Deborah Donahue-Keegan
Deborah Donahue-Keegan is an advanced doctoral candidate at the Harvard Graduate School of education. Her dissertation research focuses on high school History/Social Studies experiences in teaching conflict and conflict resolution. She has taught at the high school level for eight years, and has fulfilled all requirements for principal certification. Through her experiences as a classroom teacher, a university supervisor for teacher certification candidates, and as a principal intern, she has developed a deep commitment to contribute to the furthering of professional development support for teachers and administrators in the realm of social and emotional learning in general and the pedagogy of conflict resolution in particular.

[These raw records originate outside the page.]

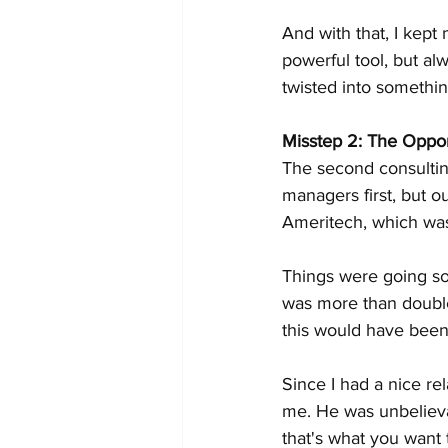
And with that, I kept
powerful tool, but a
twisted into somethin
Misstep 2: The Oppo
The second consultin
managers first, but o
Ameritech, which was 
Things were going so
was more than double
this would have been
Since I had a nice re
me. He was unbelievab
that's what you want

The Conflict Resolution Education Study Group (CRESG) consists of HGSE students, faculty, alumni, and community members committed to understanding inter-group relations and constructive approaches to conflict within the framework of schools. Since the terrorist attacks of September 11, 2001, the mission of CRESG has shifted to include a focus on the myriad, complex issues vis-à-vis conflict that have emerged and/or taken on new shape in schools. A number of the group's members are eager to contribute to K-12 school communities' efforts to respond these issues. Because CRESG members have diverse backgrounds, varying definitions of, perspectives on, and experiences with conflict resolution within the framework of schools, our group offers schools a range in terms of resources among its doctoral and master's student members, as well as its faculty and community members.